= WHAT YOU HAVE TO DO =
Retype every line of the entries below exactly as it appears, but leave out the pictures.

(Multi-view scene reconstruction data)
===

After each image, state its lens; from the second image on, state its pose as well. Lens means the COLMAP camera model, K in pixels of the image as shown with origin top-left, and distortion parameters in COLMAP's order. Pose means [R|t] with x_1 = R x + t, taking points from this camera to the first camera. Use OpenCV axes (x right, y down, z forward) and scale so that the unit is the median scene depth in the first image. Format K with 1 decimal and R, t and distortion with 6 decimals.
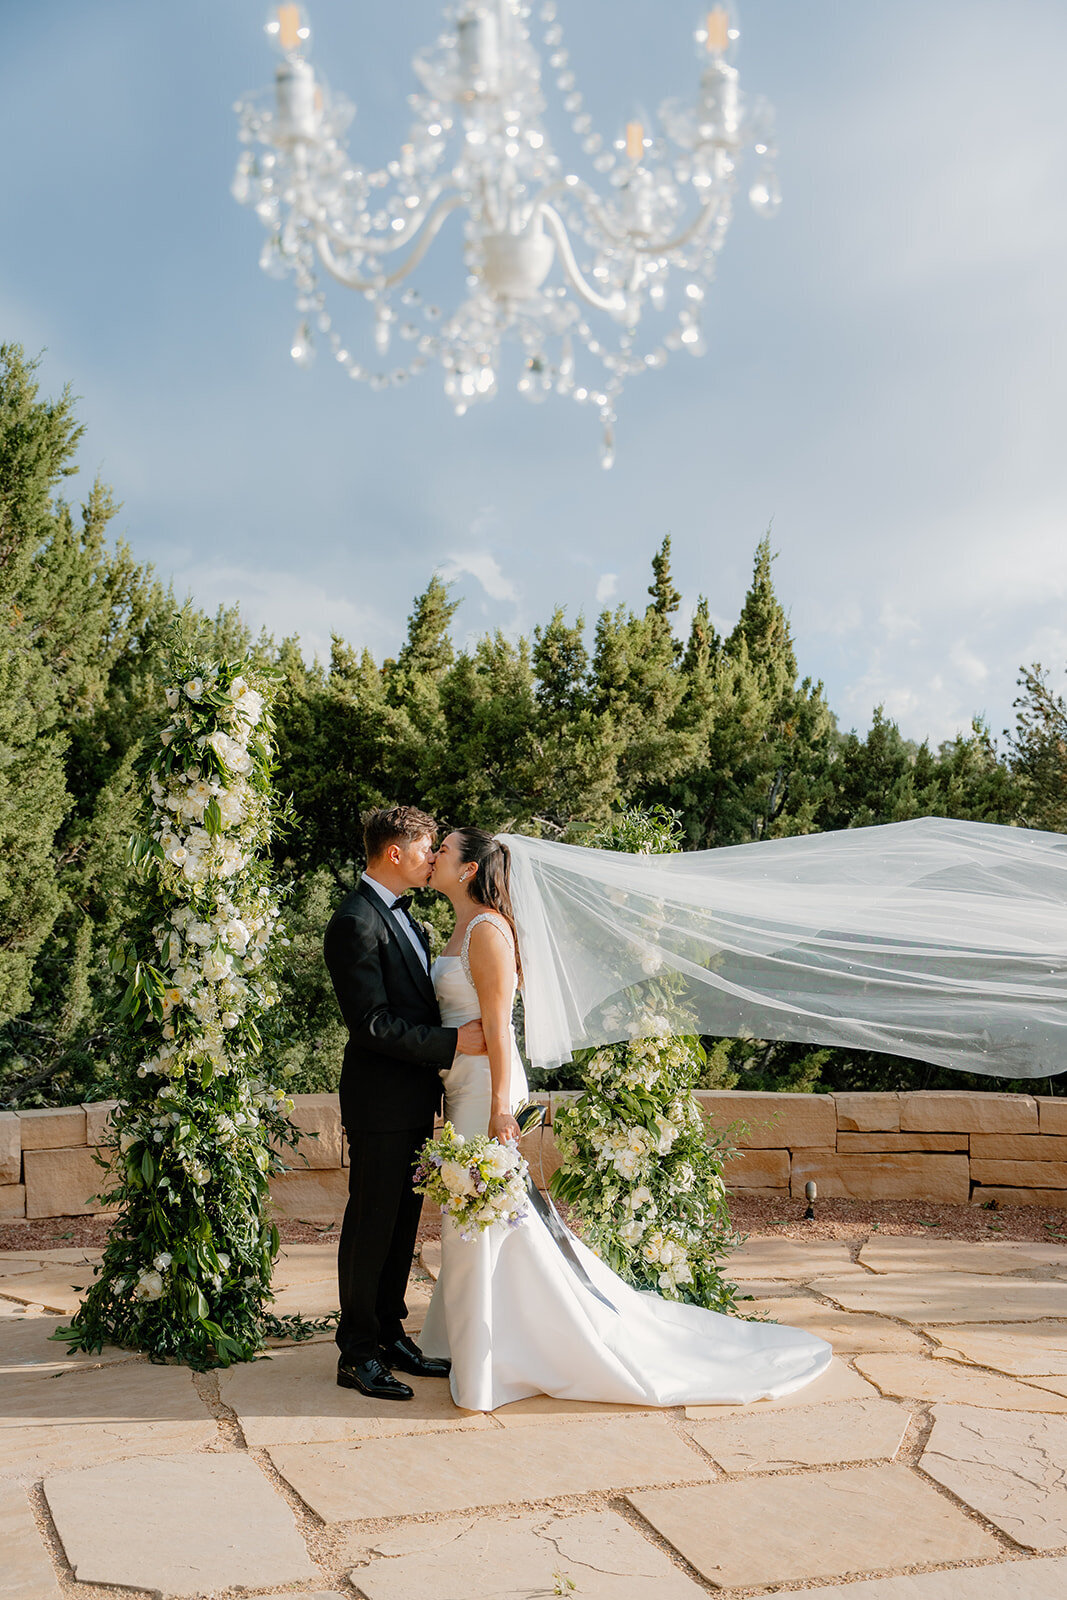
lens RADIAL K [[1814.3, 0, 564.9], [0, 1814.3, 872.1], [0, 0, 1]] dist [0.003660, 0.000000]
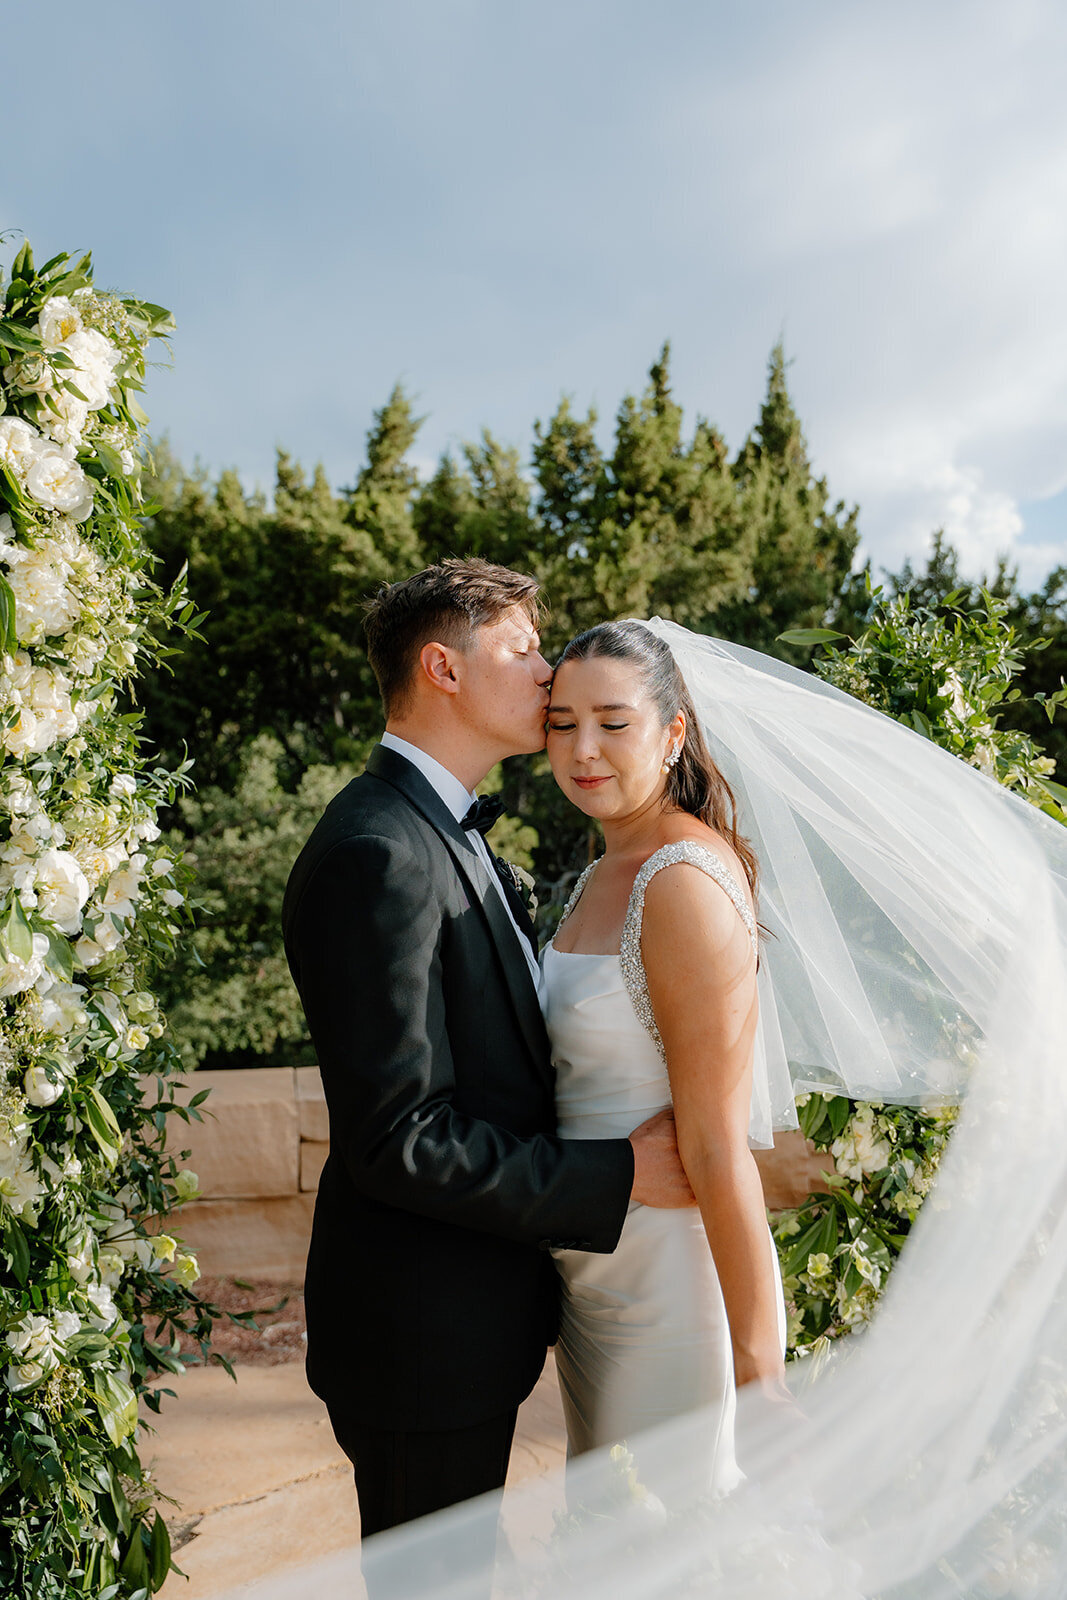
lens RADIAL K [[1576.4, 0, 475.8], [0, 1576.4, 759.6], [0, 0, 1]] dist [-0.022068, 0.000000]
pose [[0.999944, -0.009776, -0.004021, -0.051660], [0.009841, 0.999814, 0.016568, -0.000567], [0.003858, -0.016606, 0.999855, 0.406327]]
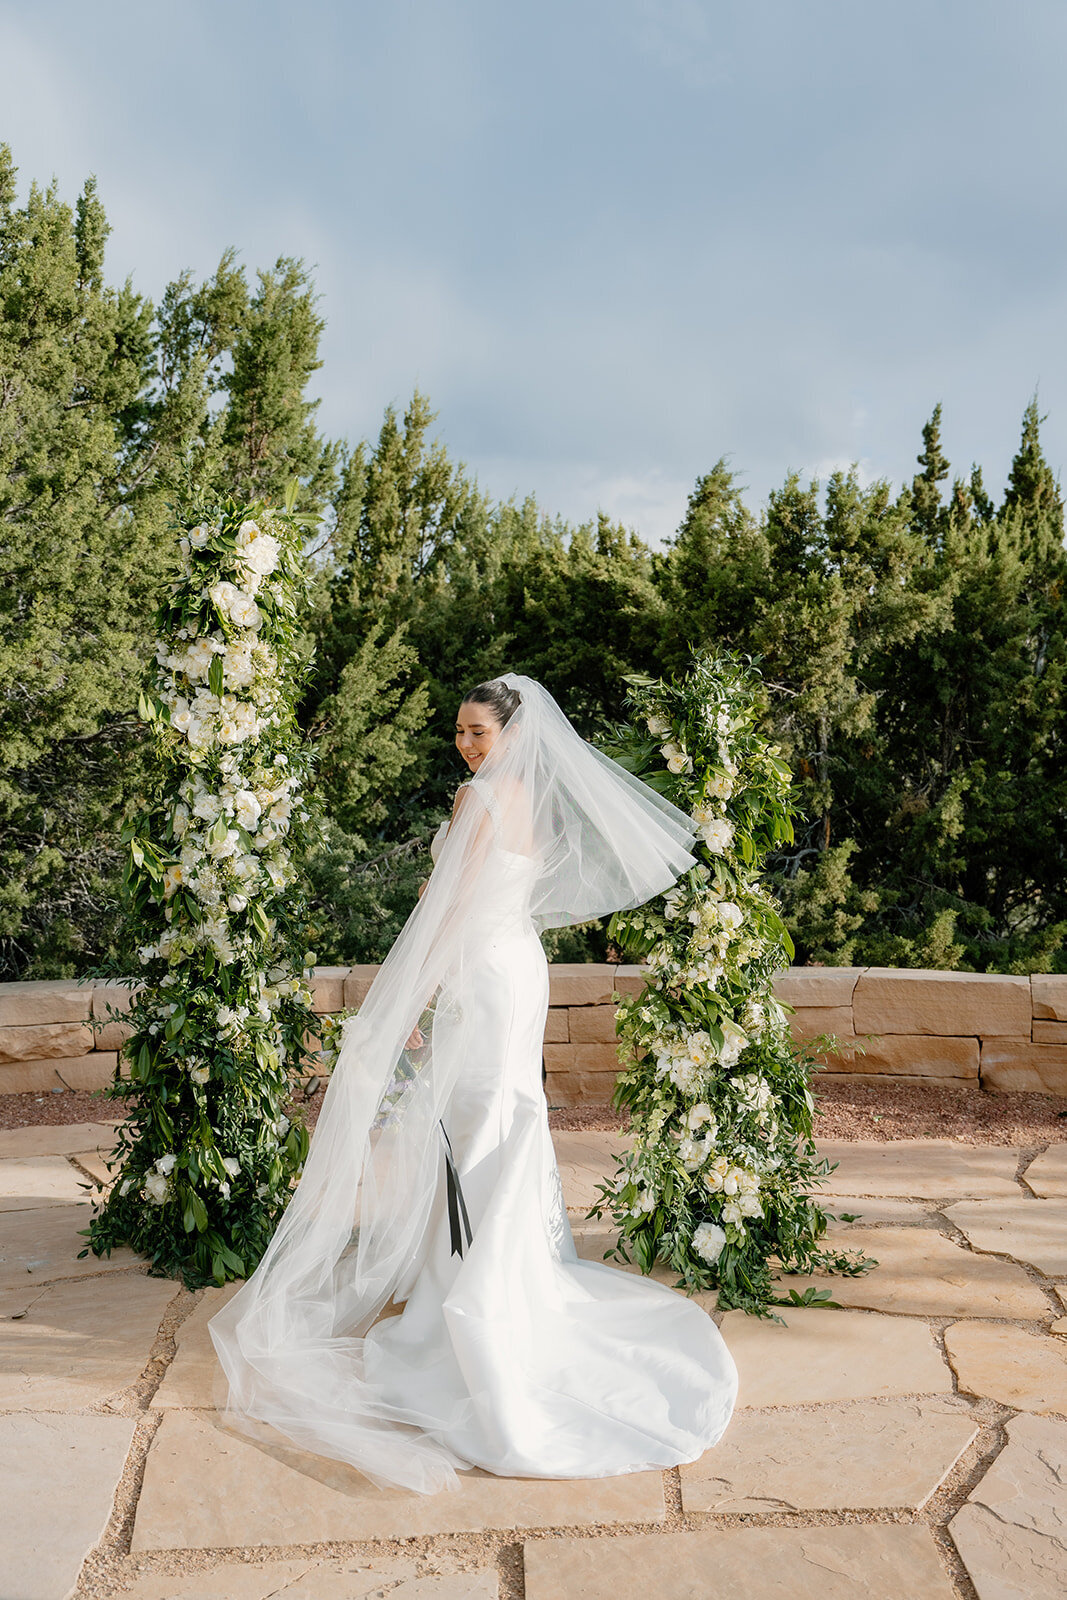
lens RADIAL K [[1529.3, 0, 575.6], [0, 1529.3, 794.2], [0, 0, 1]] dist [-0.035928, 0.000000]
pose [[0.970635, -0.002825, -0.240541, 0.104436], [0.010745, 0.999442, 0.031620, 0.003720], [0.240318, -0.033276, 0.970124, 0.197614]]
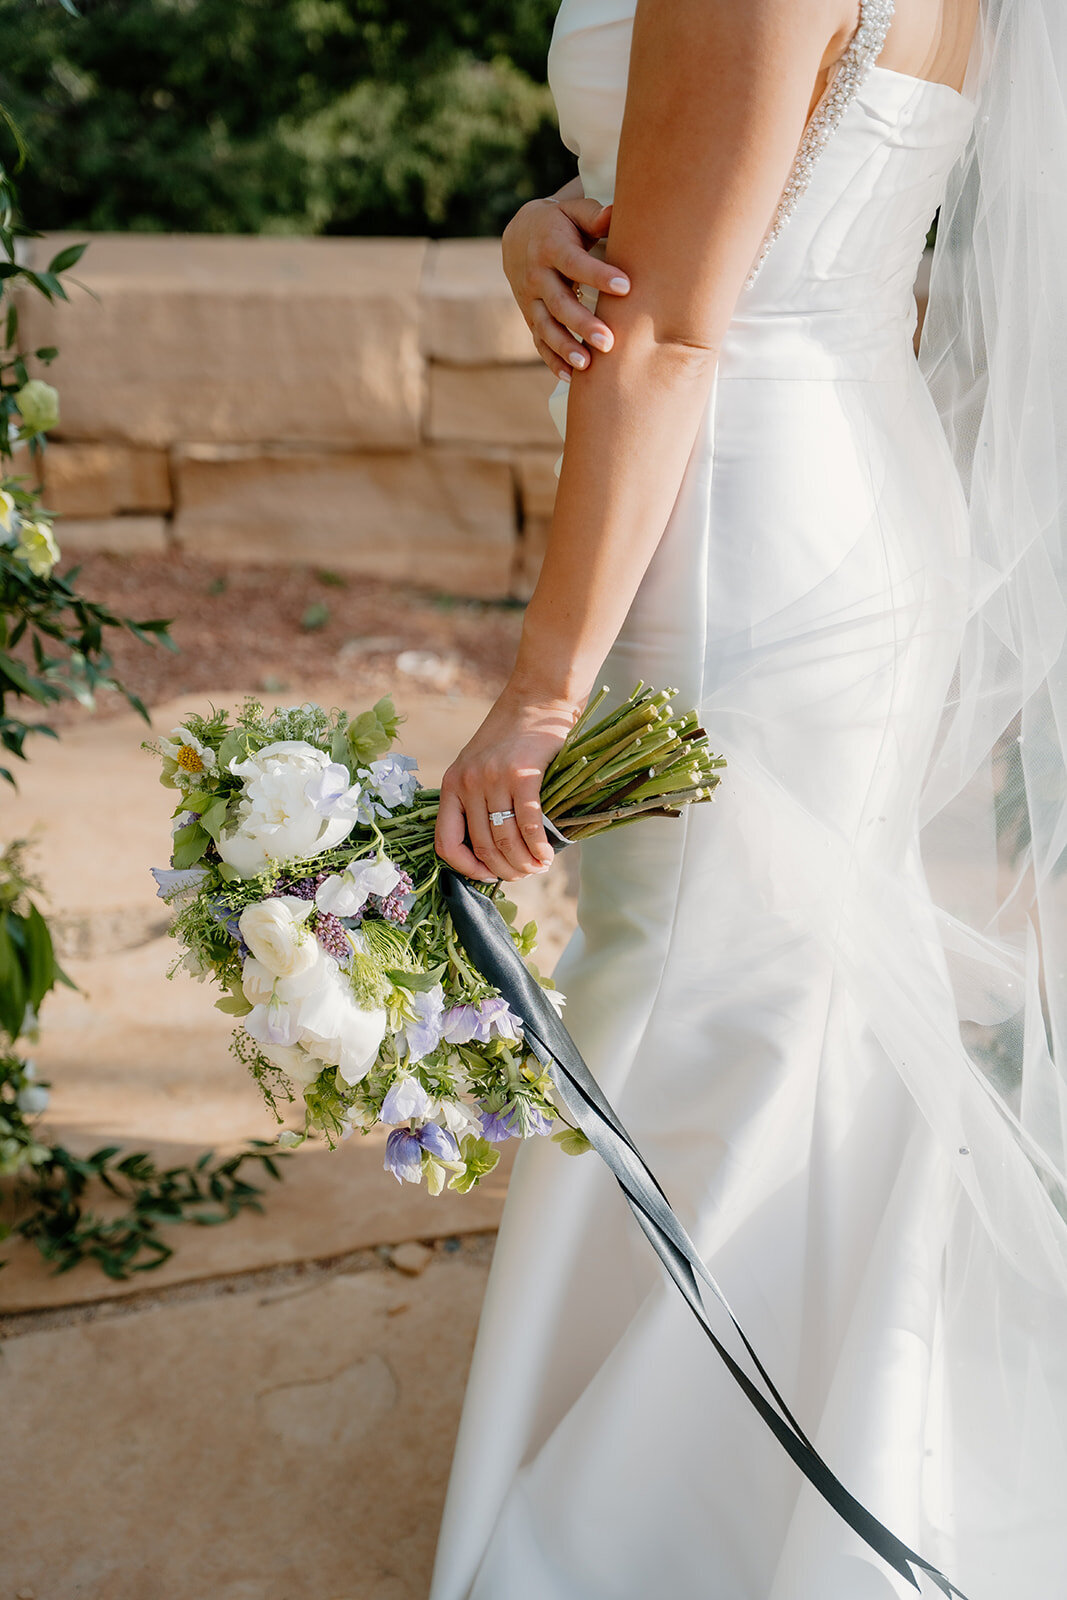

===

= ANSWER SECTION =
After each image, state its lens; from the second image on, state its pose as well. Lens means the COLMAP camera model, K in pixels of the image as shown with origin top-left, and distortion parameters in COLMAP's order. Pose means [R|t] with x_1 = R x + t, taking points from this camera to the first camera. Use OpenCV axes (x right, y down, z forward) and scale so that the unit is the median scene depth in the first image. Format K with 1 decimal and R, t and distortion with 6 decimals.
lens RADIAL K [[1814.3, 0, 564.9], [0, 1814.3, 872.1], [0, 0, 1]] dist [0.003660, 0.000000]
lens RADIAL K [[1576.4, 0, 475.8], [0, 1576.4, 759.6], [0, 0, 1]] dist [-0.022068, 0.000000]
pose [[0.999944, -0.009776, -0.004021, -0.051660], [0.009841, 0.999814, 0.016568, -0.000567], [0.003858, -0.016606, 0.999855, 0.406327]]
lens RADIAL K [[1529.3, 0, 575.6], [0, 1529.3, 794.2], [0, 0, 1]] dist [-0.035928, 0.000000]
pose [[0.970635, -0.002825, -0.240541, 0.104436], [0.010745, 0.999442, 0.031620, 0.003720], [0.240318, -0.033276, 0.970124, 0.197614]]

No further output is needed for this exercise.